Below is a listing; repeat exactly the lines from the one containing "In a slightly" to the one containing "3. Asymptotic theory", both included.
-------------------------
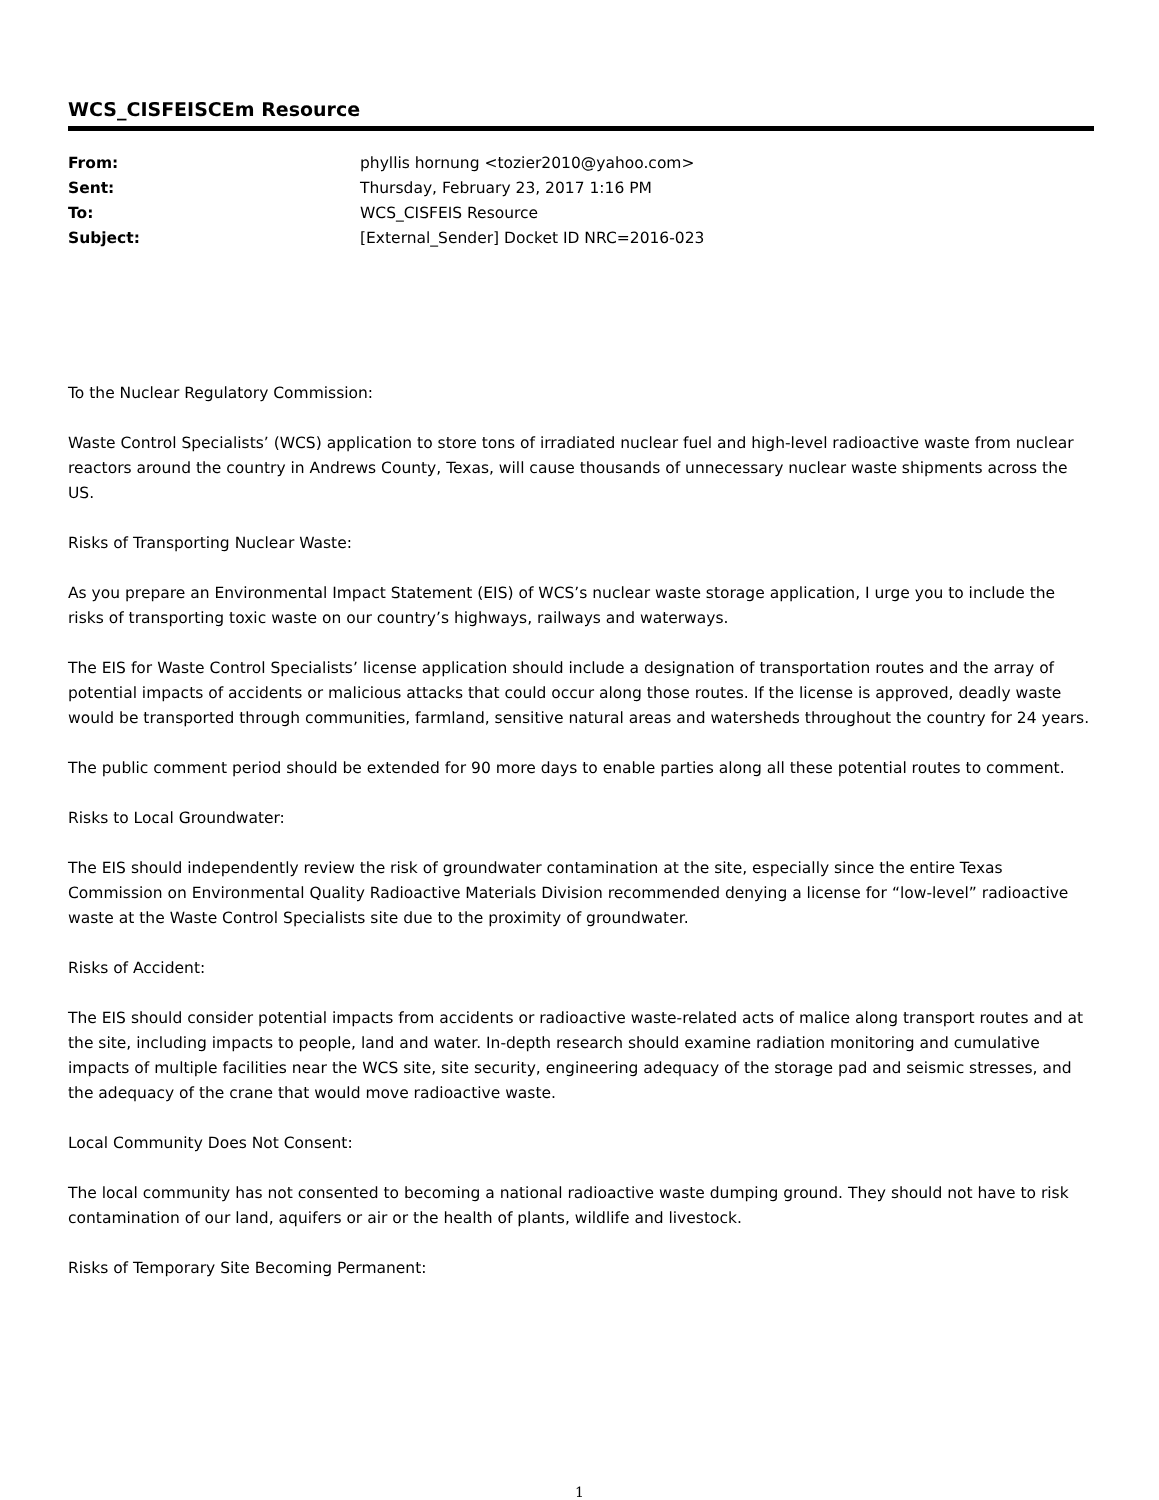WCS_CISFEISCEm Resource
| From: | phyllis hornung <tozier2010@yahoo.com> |
| Sent: | Thursday, February 23, 2017 1:16 PM |
| To: | WCS_CISFEIS Resource |
| Subject: | [External_Sender] Docket ID NRC=2016-023 |
To the Nuclear Regulatory Commission:
Waste Control Specialists’ (WCS) application to store tons of irradiated nuclear fuel and high-level radioactive waste from nuclear reactors around the country in Andrews County, Texas, will cause thousands of unnecessary nuclear waste shipments across the US.
Risks of Transporting Nuclear Waste:
As you prepare an Environmental Impact Statement (EIS) of WCS’s nuclear waste storage application, I urge you to include the risks of transporting toxic waste on our country’s highways, railways and waterways.
The EIS for Waste Control Specialists’ license application should include a designation of transportation routes and the array of potential impacts of accidents or malicious attacks that could occur along those routes. If the license is approved, deadly waste would be transported through communities, farmland, sensitive natural areas and watersheds throughout the country for 24 years.
The public comment period should be extended for 90 more days to enable parties along all these potential routes to comment.
Risks to Local Groundwater:
The EIS should independently review the risk of groundwater contamination at the site, especially since the entire Texas Commission on Environmental Quality Radioactive Materials Division recommended denying a license for “low-level” radioactive waste at the Waste Control Specialists site due to the proximity of groundwater.
Risks of Accident:
The EIS should consider potential impacts from accidents or radioactive waste-related acts of malice along transport routes and at the site, including impacts to people, land and water. In-depth research should examine radiation monitoring and cumulative impacts of multiple facilities near the WCS site, site security, engineering adequacy of the storage pad and seismic stresses, and the adequacy of the crane that would move radioactive waste.
Local Community Does Not Consent:
The local community has not consented to becoming a national radioactive waste dumping ground. They should not have to risk contamination of our land, aquifers or air or the health of plants, wildlife and livestock.
Risks of Temporary Site Becoming Permanent:
1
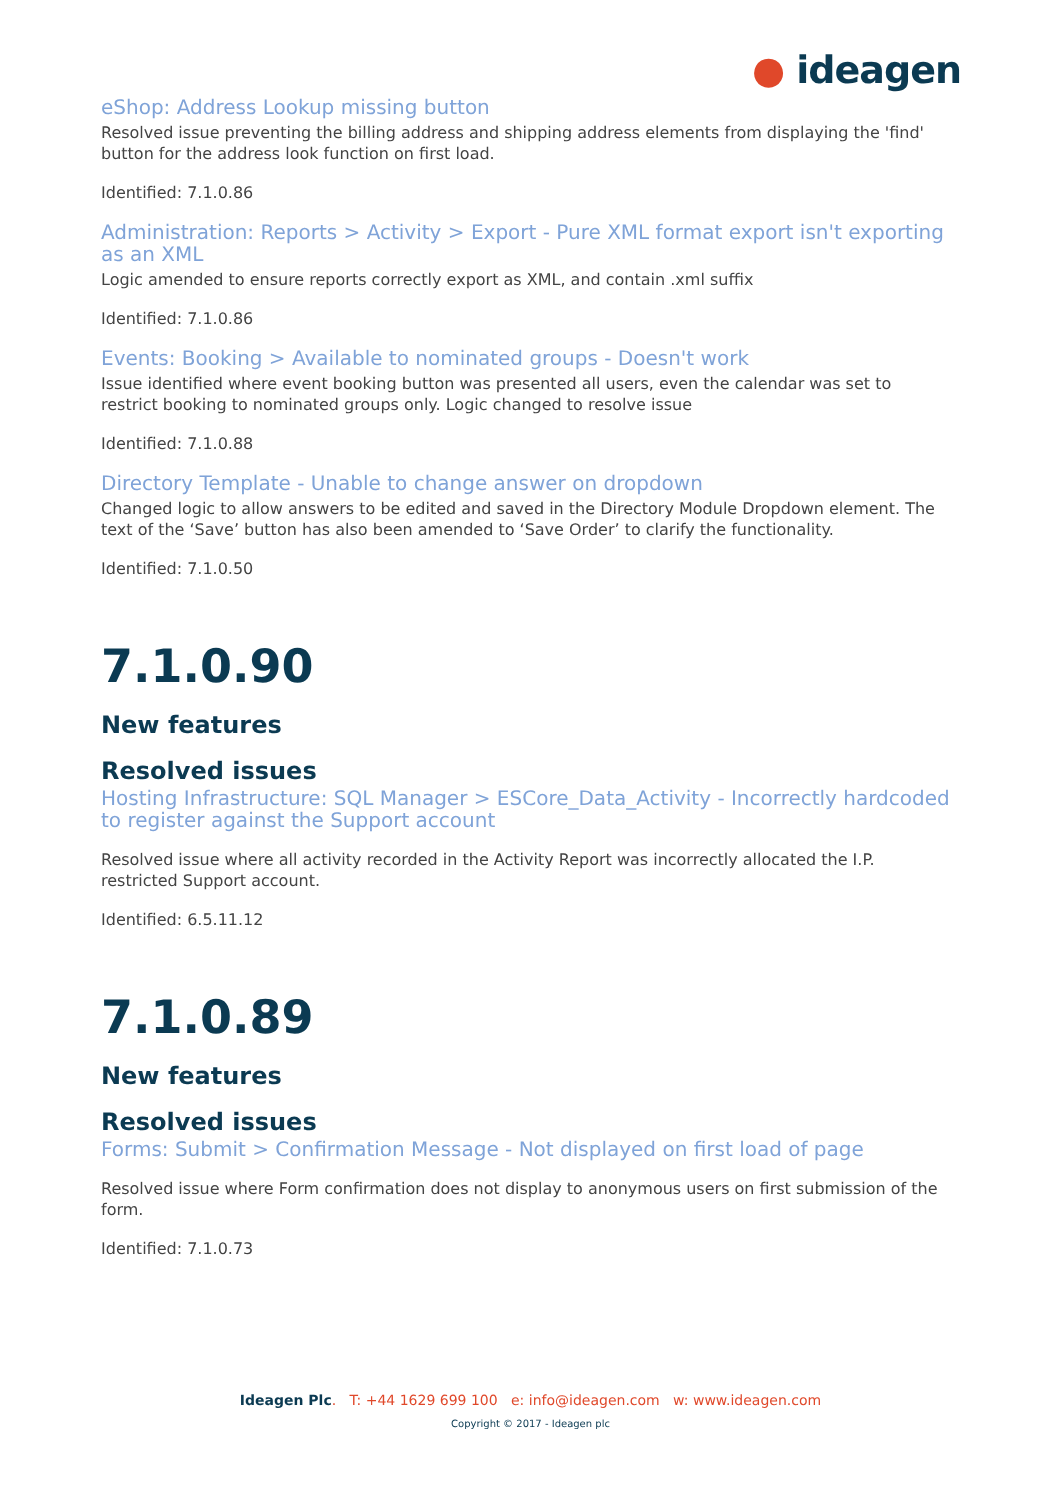● ideagen
eShop: Address Lookup missing button
Resolved issue preventing the billing address and shipping address elements from displaying the 'find' button for the address look function on first load.
Identified: 7.1.0.86
Administration: Reports > Activity > Export - Pure XML format export isn't exporting as an XML
Logic amended to ensure reports correctly export as XML, and contain .xml suffix
Identified: 7.1.0.86
Events: Booking > Available to nominated groups - Doesn't work
Issue identified where event booking button was presented all users, even the calendar was set to restrict booking to nominated groups only. Logic changed to resolve issue
Identified: 7.1.0.88
Directory Template - Unable to change answer on dropdown
Changed logic to allow answers to be edited and saved in the Directory Module Dropdown element. The text of the ‘Save’ button has also been amended to ‘Save Order’ to clarify the functionality.
Identified: 7.1.0.50
7.1.0.90
New features
Resolved issues
Hosting Infrastructure: SQL Manager > ESCore_Data_Activity - Incorrectly hardcoded to register against the Support account
Resolved issue where all activity recorded in the Activity Report was incorrectly allocated the I.P. restricted Support account.
Identified: 6.5.11.12
7.1.0.89
New features
Resolved issues
Forms: Submit > Confirmation Message - Not displayed on first load of page
Resolved issue where Form confirmation does not display to anonymous users on first submission of the form.
Identified: 7.1.0.73
Ideagen Plc. T: +44 1629 699 100 e: info@ideagen.com w: www.ideagen.com
Copyright © 2017 - Ideagen plc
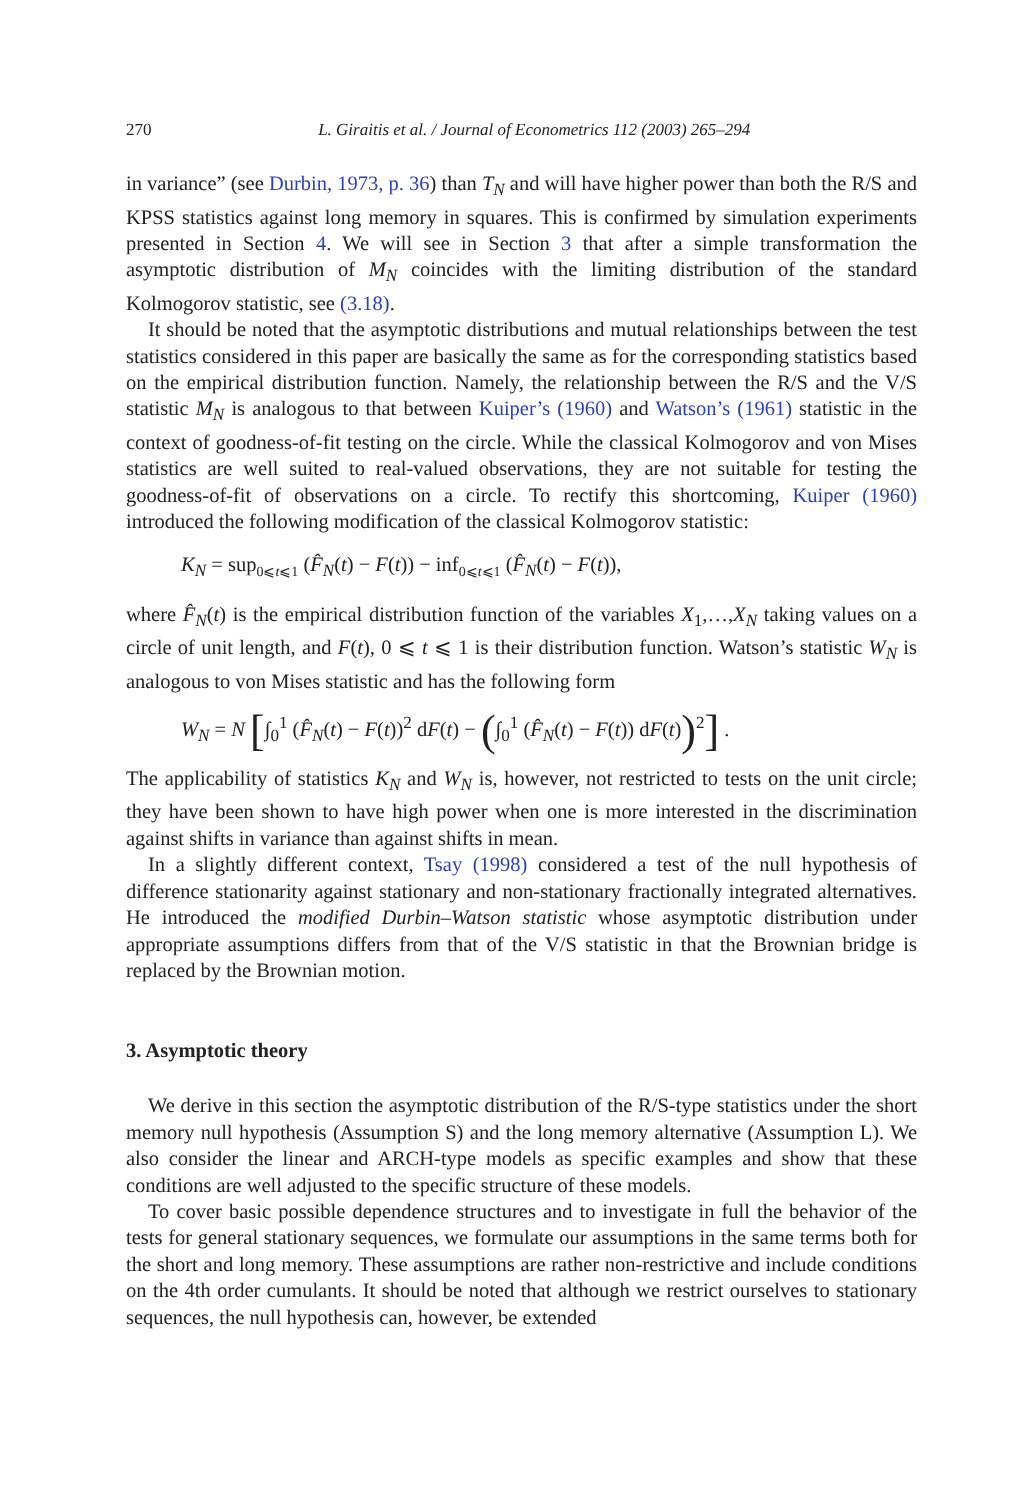270 L. Giraitis et al. / Journal of Econometrics 112 (2003) 265–294
in variance” (see Durbin, 1973, p. 36) than T<sub>N</sub> and will have higher power than both the R/S and KPSS statistics against long memory in squares. This is confirmed by simulation experiments presented in Section 4. We will see in Section 3 that after a simple transformation the asymptotic distribution of M<sub>N</sub> coincides with the limiting distribution of the standard Kolmogorov statistic, see (3.18).
It should be noted that the asymptotic distributions and mutual relationships between the test statistics considered in this paper are basically the same as for the corresponding statistics based on the empirical distribution function. Namely, the relationship between the R/S and the V/S statistic M<sub>N</sub> is analogous to that between Kuiper’s (1960) and Watson’s (1961) statistic in the context of goodness-of-fit testing on the circle. While the classical Kolmogorov and von Mises statistics are well suited to real-valued observations, they are not suitable for testing the goodness-of-fit of observations on a circle. To rectify this shortcoming, Kuiper (1960) introduced the following modification of the classical Kolmogorov statistic:
K<sub>N</sub> = sup<sub>0⩽t⩽1</sub> (F̂<sub>N</sub>(t) − F(t)) − inf<sub>0⩽t⩽1</sub> (F̂<sub>N</sub>(t) − F(t)),
where F̂<sub>N</sub>(t) is the empirical distribution function of the variables X<sub>1</sub>,…,X<sub>N</sub> taking values on a circle of unit length, and F(t), 0 ⩽ t ⩽ 1 is their distribution function. Watson’s statistic W<sub>N</sub> is analogous to von Mises statistic and has the following form
W<sub>N</sub> = N [∫<sub>0</sub><sup>1</sup> (F̂<sub>N</sub>(t) − F(t))<sup>2</sup> dF(t) − (∫<sub>0</sub><sup>1</sup> (F̂<sub>N</sub>(t) − F(t)) dF(t))<sup>2</sup>] .
The applicability of statistics K<sub>N</sub> and W<sub>N</sub> is, however, not restricted to tests on the unit circle; they have been shown to have high power when one is more interested in the discrimination against shifts in variance than against shifts in mean.
In a slightly different context, Tsay (1998) considered a test of the null hypothesis of difference stationarity against stationary and non-stationary fractionally integrated alternatives. He introduced the modified Durbin–Watson statistic whose asymptotic distribution under appropriate assumptions differs from that of the V/S statistic in that the Brownian bridge is replaced by the Brownian motion.
3. Asymptotic theory
We derive in this section the asymptotic distribution of the R/S-type statistics under the short memory null hypothesis (Assumption S) and the long memory alternative (Assumption L). We also consider the linear and ARCH-type models as specific examples and show that these conditions are well adjusted to the specific structure of these models.
To cover basic possible dependence structures and to investigate in full the behavior of the tests for general stationary sequences, we formulate our assumptions in the same terms both for the short and long memory. These assumptions are rather non-restrictive and include conditions on the 4th order cumulants. It should be noted that although we restrict ourselves to stationary sequences, the null hypothesis can, however, be extended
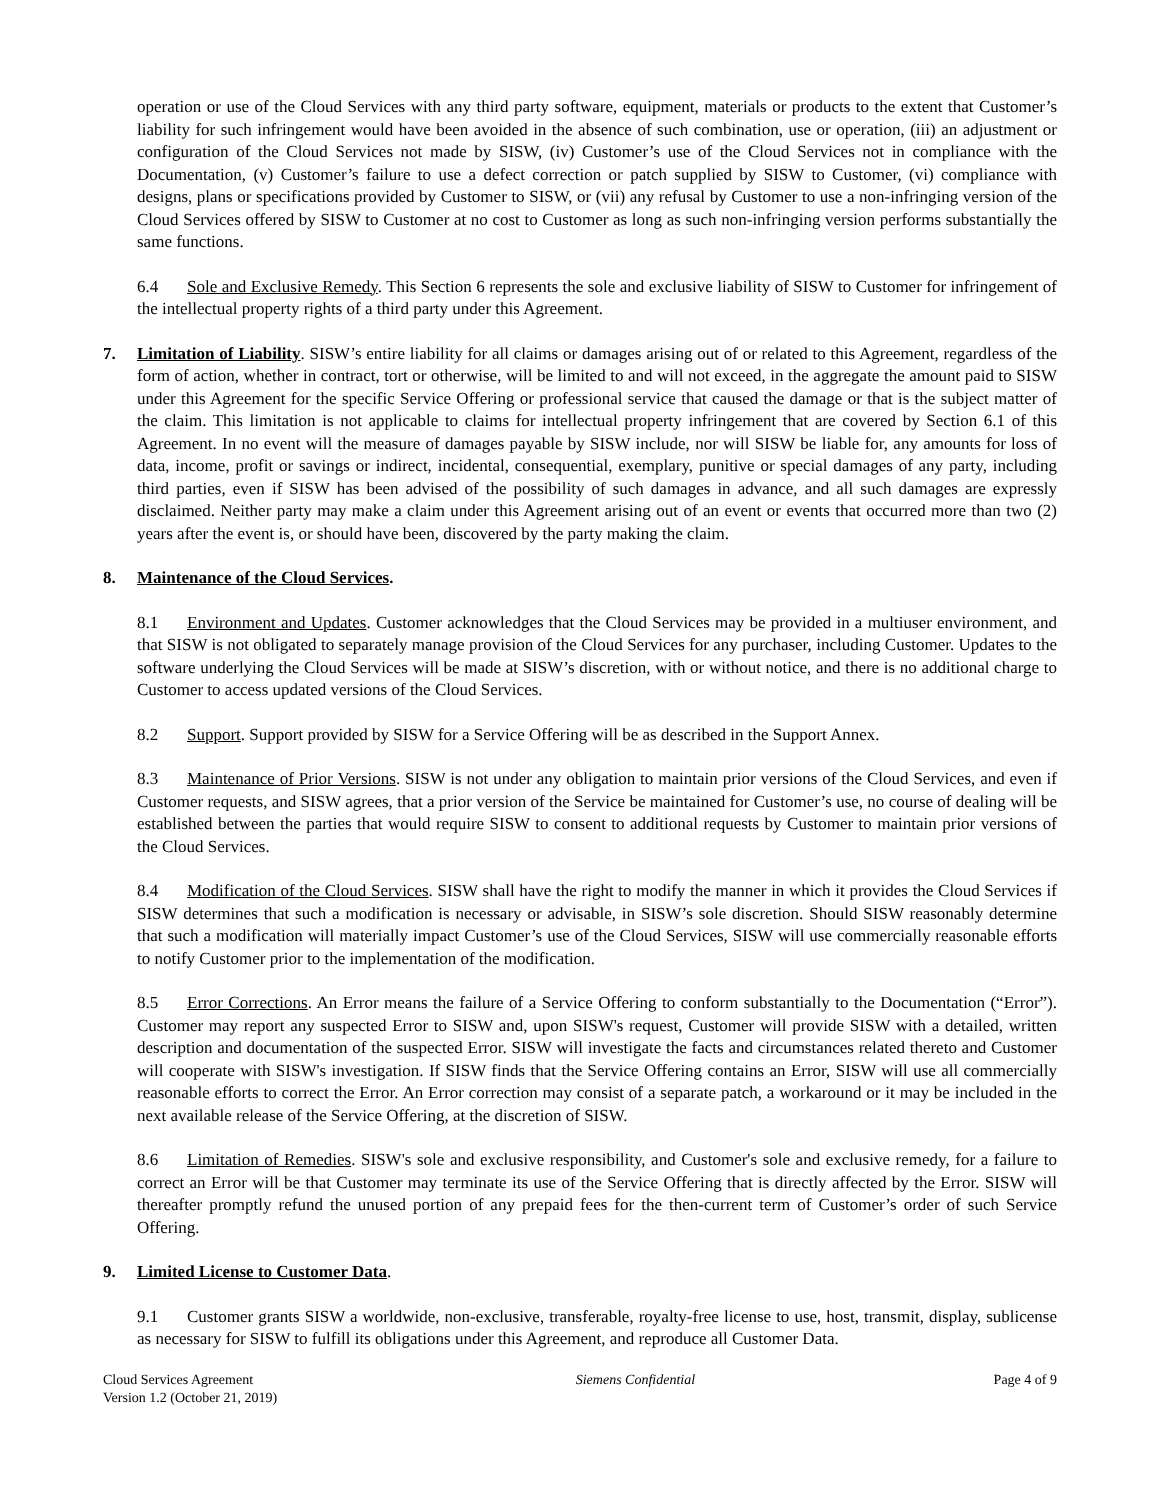operation or use of the Cloud Services with any third party software, equipment, materials or products to the extent that Customer’s liability for such infringement would have been avoided in the absence of such combination, use or operation, (iii) an adjustment or configuration of the Cloud Services not made by SISW, (iv) Customer’s use of the Cloud Services not in compliance with the Documentation, (v) Customer’s failure to use a defect correction or patch supplied by SISW to Customer, (vi) compliance with designs, plans or specifications provided by Customer to SISW, or (vii) any refusal by Customer to use a non-infringing version of the Cloud Services offered by SISW to Customer at no cost to Customer as long as such non-infringing version performs substantially the same functions.
6.4 Sole and Exclusive Remedy. This Section 6 represents the sole and exclusive liability of SISW to Customer for infringement of the intellectual property rights of a third party under this Agreement.
7. Limitation of Liability. SISW’s entire liability for all claims or damages arising out of or related to this Agreement, regardless of the form of action, whether in contract, tort or otherwise, will be limited to and will not exceed, in the aggregate the amount paid to SISW under this Agreement for the specific Service Offering or professional service that caused the damage or that is the subject matter of the claim. This limitation is not applicable to claims for intellectual property infringement that are covered by Section 6.1 of this Agreement. In no event will the measure of damages payable by SISW include, nor will SISW be liable for, any amounts for loss of data, income, profit or savings or indirect, incidental, consequential, exemplary, punitive or special damages of any party, including third parties, even if SISW has been advised of the possibility of such damages in advance, and all such damages are expressly disclaimed. Neither party may make a claim under this Agreement arising out of an event or events that occurred more than two (2) years after the event is, or should have been, discovered by the party making the claim.
8. Maintenance of the Cloud Services.
8.1 Environment and Updates. Customer acknowledges that the Cloud Services may be provided in a multiuser environment, and that SISW is not obligated to separately manage provision of the Cloud Services for any purchaser, including Customer. Updates to the software underlying the Cloud Services will be made at SISW’s discretion, with or without notice, and there is no additional charge to Customer to access updated versions of the Cloud Services.
8.2 Support. Support provided by SISW for a Service Offering will be as described in the Support Annex.
8.3 Maintenance of Prior Versions. SISW is not under any obligation to maintain prior versions of the Cloud Services, and even if Customer requests, and SISW agrees, that a prior version of the Service be maintained for Customer’s use, no course of dealing will be established between the parties that would require SISW to consent to additional requests by Customer to maintain prior versions of the Cloud Services.
8.4 Modification of the Cloud Services. SISW shall have the right to modify the manner in which it provides the Cloud Services if SISW determines that such a modification is necessary or advisable, in SISW’s sole discretion. Should SISW reasonably determine that such a modification will materially impact Customer’s use of the Cloud Services, SISW will use commercially reasonable efforts to notify Customer prior to the implementation of the modification.
8.5 Error Corrections. An Error means the failure of a Service Offering to conform substantially to the Documentation (“Error”). Customer may report any suspected Error to SISW and, upon SISW's request, Customer will provide SISW with a detailed, written description and documentation of the suspected Error. SISW will investigate the facts and circumstances related thereto and Customer will cooperate with SISW's investigation. If SISW finds that the Service Offering contains an Error, SISW will use all commercially reasonable efforts to correct the Error. An Error correction may consist of a separate patch, a workaround or it may be included in the next available release of the Service Offering, at the discretion of SISW.
8.6 Limitation of Remedies. SISW's sole and exclusive responsibility, and Customer's sole and exclusive remedy, for a failure to correct an Error will be that Customer may terminate its use of the Service Offering that is directly affected by the Error. SISW will thereafter promptly refund the unused portion of any prepaid fees for the then-current term of Customer’s order of such Service Offering.
9. Limited License to Customer Data.
9.1 Customer grants SISW a worldwide, non-exclusive, transferable, royalty-free license to use, host, transmit, display, sublicense as necessary for SISW to fulfill its obligations under this Agreement, and reproduce all Customer Data.
Cloud Services Agreement
Version 1.2 (October 21, 2019)
Siemens Confidential Page 4 of 9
-------------------------
▶ Response to the exercise
In a slightly different context, Tsay (1998) considered a test of the null hypothesis of difference stationarity against stationary and non-stationary fractionally integrated alternatives. He introduced the modified Durbin–Watson statistic whose asymptotic distribution under appropriate assumptions differs from that of the V/S statistic in that the Brownian bridge is replaced by the Brownian motion.
3. Asymptotic theory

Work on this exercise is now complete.